Nontrivial degeneracies of the particle in a two-dimensional box
Marc R. Roussel
Department of Chemistry and Biochemistry
University of Lethbridge
Let us start by defining the wavefunction:
> | psi := (nx,Lx,x,ny,Ly,y) -> 2/sqrt(Lx*Ly)*sin(nx*Pi*x/Lx)*sin(ny*Pi*y/Ly); |
For Lx=Ly=L, there is a nontrivial degeneracy when nx^2+ny^2=50 since
1^2+7^2 = 5^2+5^2 = 50. We want to plot the corresponding wavefunctions to see what they look like. There are at least two sensible ways to do this. If you're working on a computer terminal, you can use plot3d, which allows you to manipulate the graph in real time (rotate it, add axes, etc.):
> | plot3d(psi(7,1,x,1,1,y),x=0..1,y=0..1,numpoints=50^2); |
Note that we arbitrarily set L=1 for plotting. The "numpoints" option isn't strictly necessary, except that the default (25x25 grid points) isn't quite enough to plot this function accurately. To rotate the figure, just click and drag. To add axes, play with the coloring, etc., you can click on the figure and then use the buttons which appear in the tool bar, or you can right-click and select options from the drop-down menu which appears. Try it!

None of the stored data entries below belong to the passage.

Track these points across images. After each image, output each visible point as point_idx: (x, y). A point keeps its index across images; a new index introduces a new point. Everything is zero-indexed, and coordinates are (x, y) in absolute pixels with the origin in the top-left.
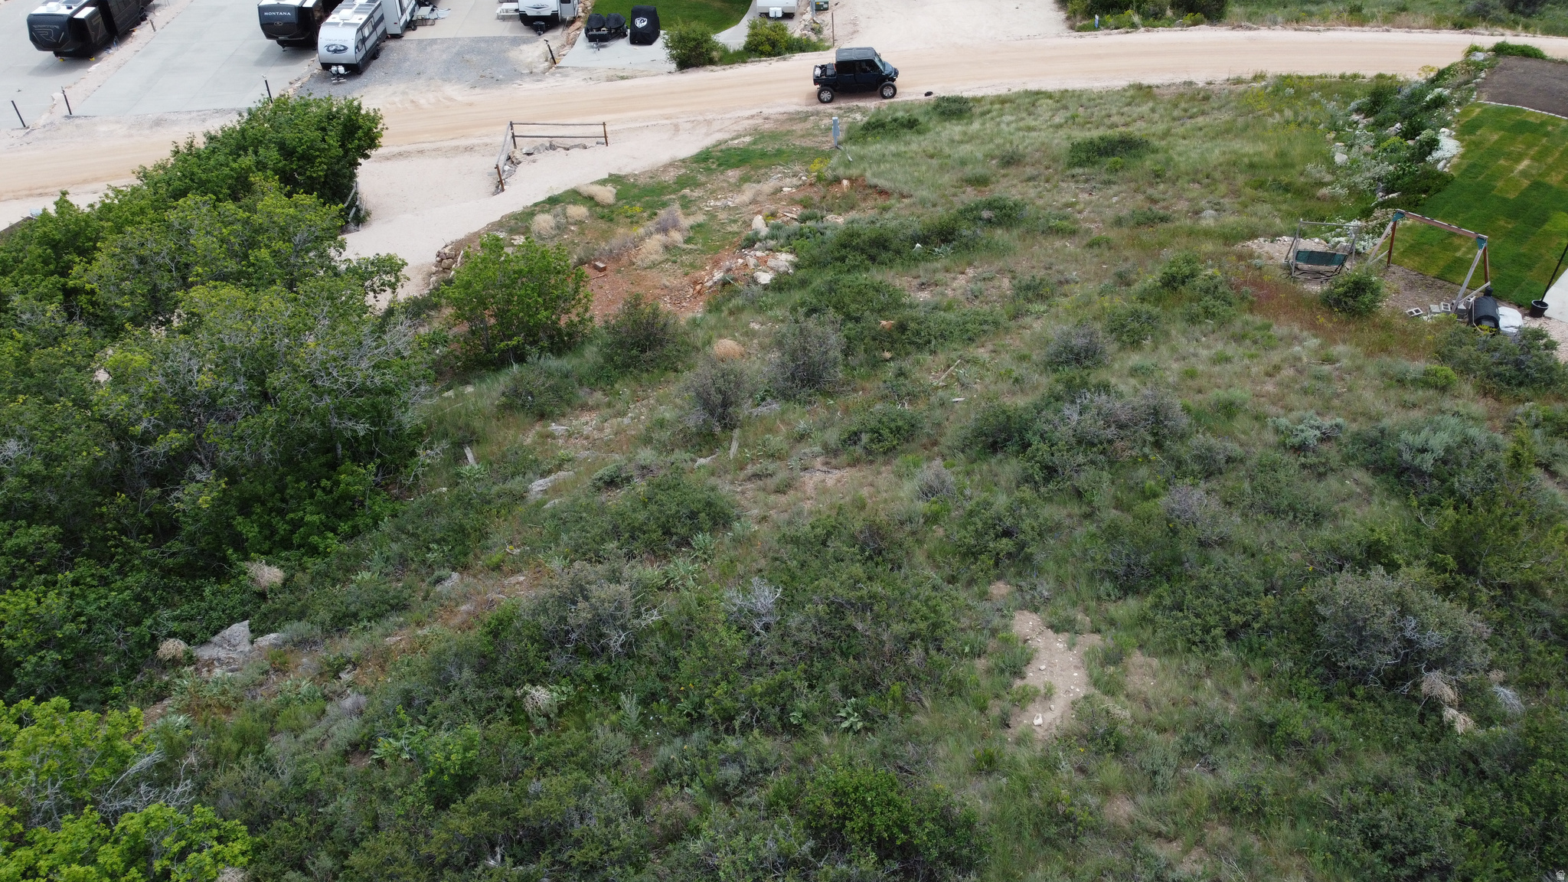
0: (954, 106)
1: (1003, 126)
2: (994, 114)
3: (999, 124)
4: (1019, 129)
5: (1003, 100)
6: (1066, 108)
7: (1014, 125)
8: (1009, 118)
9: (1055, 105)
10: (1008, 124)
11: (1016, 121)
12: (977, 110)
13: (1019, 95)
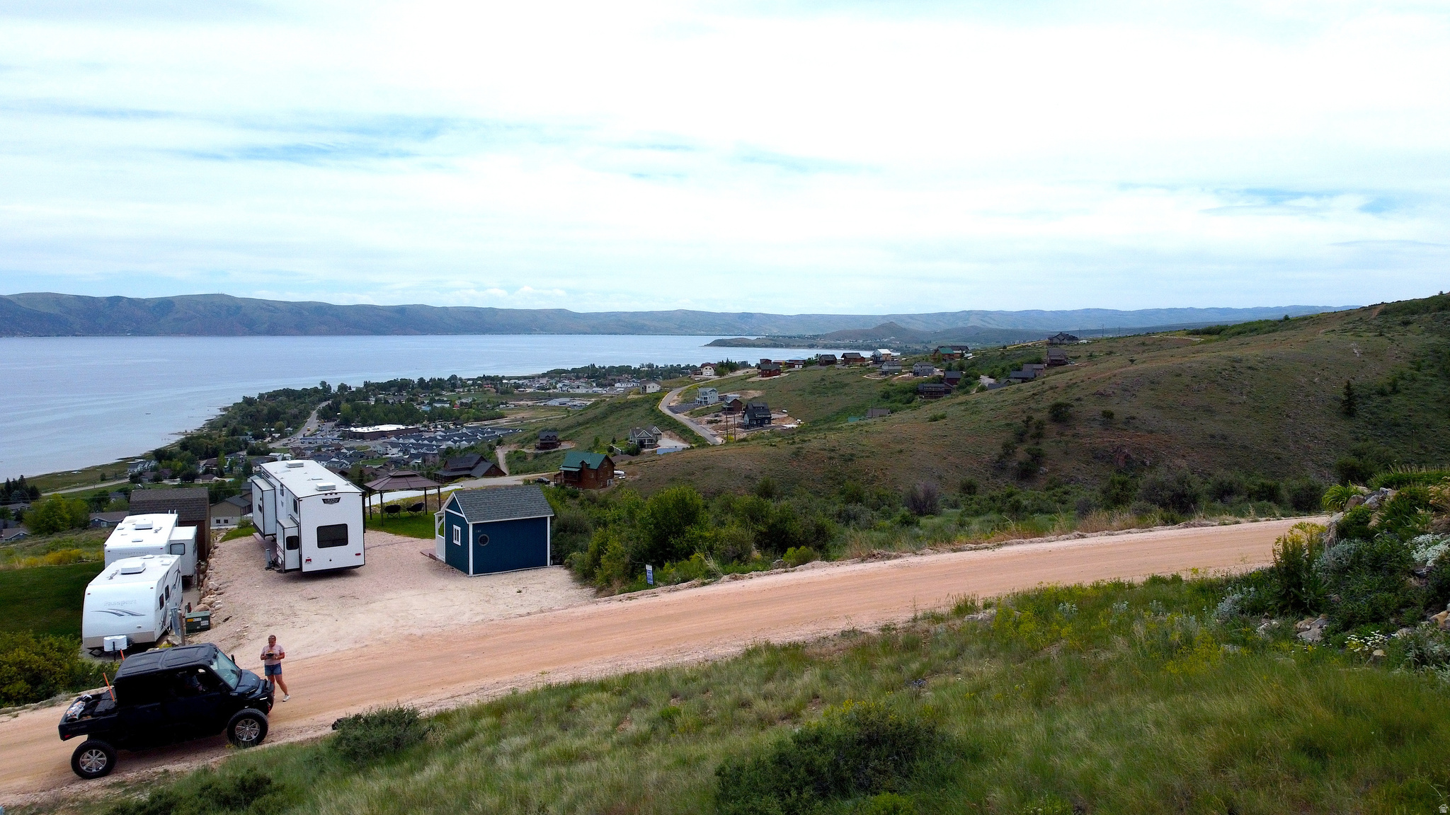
0: (378, 734)
1: (504, 763)
2: (481, 738)
3: (492, 759)
4: (542, 763)
5: (499, 709)
6: (641, 703)
7: (529, 756)
8: (517, 741)
9: (615, 701)
10: (515, 755)
11: (536, 745)
13: (534, 695)
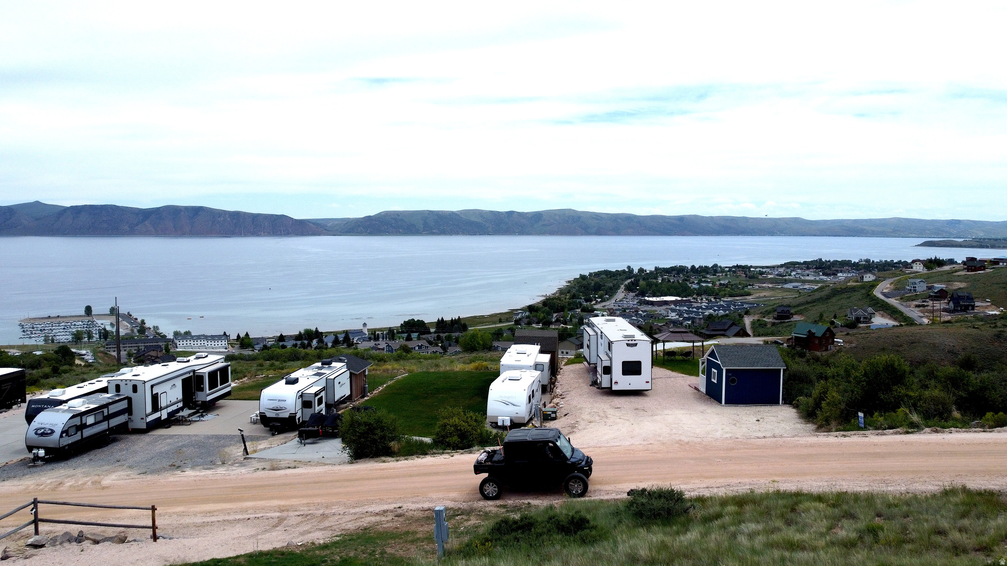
0: (657, 504)
1: (743, 540)
2: (727, 519)
3: (734, 536)
4: (771, 545)
5: (741, 501)
6: (850, 516)
7: (762, 538)
8: (752, 526)
9: (830, 511)
10: (751, 536)
11: (767, 532)
12: (699, 513)
13: (767, 496)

Sometimes, it's a little more convenient to look at a contour plot. This is like looking straight down at the figure. Where the contours are close together, the function is very steep. Color can also be used to specify depth above or below zero.

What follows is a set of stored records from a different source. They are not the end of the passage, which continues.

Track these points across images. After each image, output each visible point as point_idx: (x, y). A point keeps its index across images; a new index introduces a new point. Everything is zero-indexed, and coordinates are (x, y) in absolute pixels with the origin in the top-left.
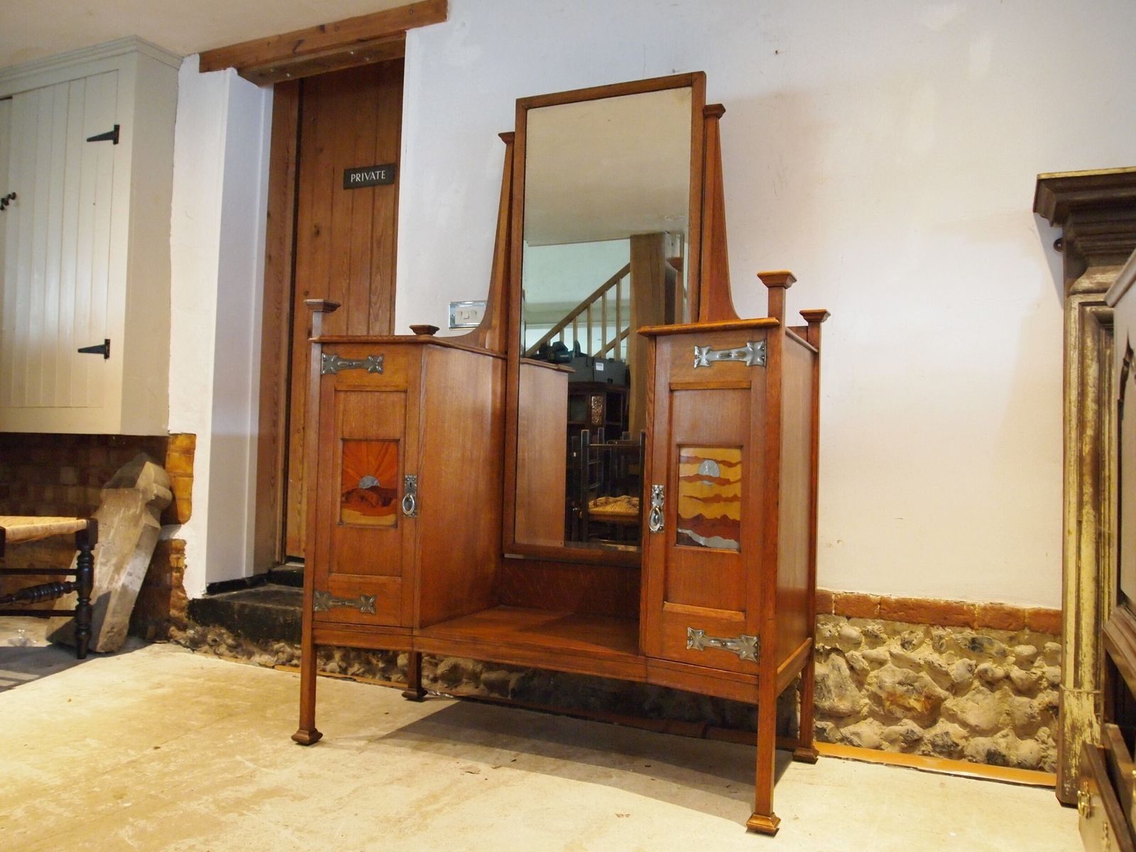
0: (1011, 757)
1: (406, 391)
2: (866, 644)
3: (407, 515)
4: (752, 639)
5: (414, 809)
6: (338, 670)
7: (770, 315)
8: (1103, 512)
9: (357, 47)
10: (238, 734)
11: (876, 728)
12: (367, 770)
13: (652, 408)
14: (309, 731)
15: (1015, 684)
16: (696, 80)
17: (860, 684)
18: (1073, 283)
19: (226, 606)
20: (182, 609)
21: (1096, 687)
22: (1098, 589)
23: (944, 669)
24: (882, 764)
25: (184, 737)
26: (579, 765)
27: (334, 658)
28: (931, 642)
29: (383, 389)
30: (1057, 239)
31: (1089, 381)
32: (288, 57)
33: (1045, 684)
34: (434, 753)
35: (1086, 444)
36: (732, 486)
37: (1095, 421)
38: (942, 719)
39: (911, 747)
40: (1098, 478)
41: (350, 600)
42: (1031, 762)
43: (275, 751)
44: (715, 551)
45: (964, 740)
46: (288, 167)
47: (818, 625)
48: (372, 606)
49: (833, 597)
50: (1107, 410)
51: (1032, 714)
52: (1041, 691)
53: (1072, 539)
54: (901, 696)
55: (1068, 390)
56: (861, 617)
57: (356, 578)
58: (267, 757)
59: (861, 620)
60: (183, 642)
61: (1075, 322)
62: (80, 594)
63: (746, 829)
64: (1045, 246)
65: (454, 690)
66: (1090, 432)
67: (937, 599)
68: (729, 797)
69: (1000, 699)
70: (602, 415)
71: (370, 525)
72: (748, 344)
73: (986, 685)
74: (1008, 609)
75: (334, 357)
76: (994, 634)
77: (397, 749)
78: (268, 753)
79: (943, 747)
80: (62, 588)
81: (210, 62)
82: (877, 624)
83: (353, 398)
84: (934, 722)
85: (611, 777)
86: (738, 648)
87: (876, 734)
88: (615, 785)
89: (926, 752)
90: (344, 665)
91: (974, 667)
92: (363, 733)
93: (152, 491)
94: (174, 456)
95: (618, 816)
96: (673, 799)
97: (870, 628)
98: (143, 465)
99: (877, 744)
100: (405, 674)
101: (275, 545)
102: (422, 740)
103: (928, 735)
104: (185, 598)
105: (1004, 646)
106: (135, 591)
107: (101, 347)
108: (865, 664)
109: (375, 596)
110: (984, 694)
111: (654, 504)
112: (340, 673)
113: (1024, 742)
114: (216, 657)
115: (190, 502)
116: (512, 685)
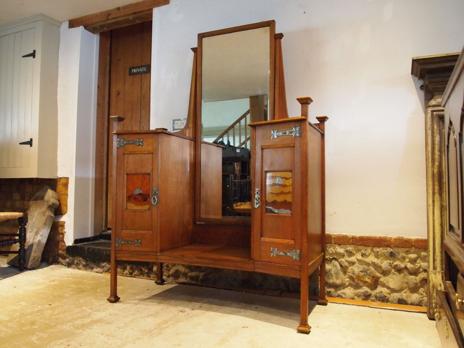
0: (408, 301)
1: (153, 153)
2: (347, 256)
3: (154, 205)
4: (297, 251)
5: (157, 326)
6: (129, 274)
7: (302, 116)
8: (443, 196)
9: (133, 16)
10: (85, 299)
11: (352, 291)
12: (138, 311)
13: (254, 156)
14: (114, 296)
15: (409, 271)
16: (271, 23)
17: (345, 273)
18: (428, 103)
19: (82, 248)
20: (64, 250)
21: (442, 270)
22: (442, 229)
23: (379, 265)
24: (354, 305)
25: (62, 300)
26: (227, 308)
27: (127, 269)
28: (374, 254)
29: (143, 152)
30: (421, 85)
31: (436, 143)
32: (104, 21)
33: (421, 270)
34: (167, 304)
35: (435, 169)
36: (288, 187)
37: (439, 159)
38: (379, 286)
39: (367, 298)
40: (441, 182)
41: (131, 241)
42: (417, 303)
43: (100, 305)
44: (282, 215)
45: (388, 294)
46: (106, 67)
47: (327, 248)
48: (140, 243)
49: (333, 236)
50: (444, 155)
51: (416, 283)
52: (420, 273)
53: (431, 208)
54: (362, 277)
55: (427, 147)
56: (344, 245)
57: (133, 232)
58: (97, 307)
59: (345, 246)
60: (64, 264)
61: (429, 118)
62: (20, 244)
63: (297, 331)
64: (416, 88)
65: (177, 280)
66: (437, 164)
67: (376, 236)
68: (290, 319)
69: (403, 277)
70: (239, 170)
71: (139, 210)
72: (293, 128)
73: (397, 271)
74: (405, 239)
75: (123, 140)
76: (399, 250)
77: (151, 303)
78: (97, 306)
79: (380, 297)
80: (13, 242)
81: (73, 24)
82: (351, 247)
83: (131, 157)
84: (376, 288)
85: (241, 312)
86: (292, 255)
87: (352, 293)
88: (242, 316)
89: (373, 300)
90: (131, 271)
91: (392, 264)
92: (138, 297)
93: (51, 201)
94: (60, 187)
95: (243, 327)
96: (266, 320)
97: (348, 249)
98: (47, 191)
99: (353, 297)
100: (156, 274)
101: (103, 224)
102: (162, 300)
103: (374, 293)
104: (65, 246)
105: (404, 255)
106: (43, 243)
107: (29, 142)
108: (347, 264)
109: (141, 239)
110: (396, 275)
111: (256, 196)
112: (129, 275)
113: (413, 295)
114: (78, 269)
115: (66, 206)
116: (201, 277)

The following command loads up some extra plotting tools, including a contour plotter:
> | with(plots): |
Warning, the name changecoords has been redefined
In the following plot, the blue regions are low (negative wavefunction) and the red regions are high (positive). (That's what the "coloring" option controls.)
> | contourplot(psi(7,1,x,1,1,y),x=0..1,y=0..1,numpoints=50^2,coloring=[blue,red],title="Particle in a square box, nx=7, ny=1"); |
> | contourplot(psi(5,1,x,5,1,y),x=0..1,y=0..1,numpoints=50^2,coloring=[blue,red],title="Particle in a square box, nx=ny=5"); |
These two quite different wavefunctions have exactly the same energy.
Once we have two wavefunctions with the same energy, we can create other ones by superposition . For instance,
> | psi_new := (L,x,y) -> (psi(7,L,x,1,L,y) + psi(5,L,x,5,L,y))/sqrt(2); |
is also a wavefunction with an energy of 50h^2/(8mL^2). The factor of sqrt(2) is a normalization factor:
> | int(int(psi_new(L,x,y)^2,x=0..L),y=0..L); |
What does this new wavefunction look like? Let's have a look:
> | contourplot(psi_new(1,x,y),x=0..1,y=0..1,numpoints=50^2,coloring=[blue,red],title="Mixed wavefunction for the particle in a square box"); |
It is not necessary for the box to be square in order to have nontrivial degeneracies. The isolve function can help us find degeneracies. Suppose that we have Lx=3Ly. Then there are degeneracies if (nx/3)^2+ny^2=e has two different solutions, where e is an integer. We basically find degeneracies by trial-and-error, trying different values of e:
> | isolve((nx/3)^2+ny^2=2); |
Since positive and negative quantum numbers are the same in the particle-in-a-box problem, there's really only one solution here, namely (nx,ny) = (3,1).
> | isolve((nx/3)^2+ny^2=4); |
There are two distinct solutions here, but both have a zero quantum number, which isn't allowed.
> | isolve((nx/3)^2+ny^2=5); |
Here we have two physically realistic, distinct solutions: There will be a degeneracy for the following pairs of quantum numbers: (nx,ny) = (6,1) or (3,2). Let's look at those wavefunctions.
> | contourplot(psi(6,3,x,1,1,y),x=0..3,y=0..1,numpoints=50^2,coloring=[blue,red],title="Particle in a rectangular box, nx=6, ny=1",scaling=CONSTRAINED); |
Note the adjustment in Lx, both in the wavefunction and in the x plotting range. The "scaling" option forces the two axes to be plotted in proportion.
> | contourplot(psi(3,3,x,2,1,y),x=0..3,y=0..1,numpoints=50^2,coloring=[blue,red],title="Particle in a rectangular box, nx=3, ny=2",scaling=CONSTRAINED); |
Again we see an example of two quite different quantum states with exactly the same energy.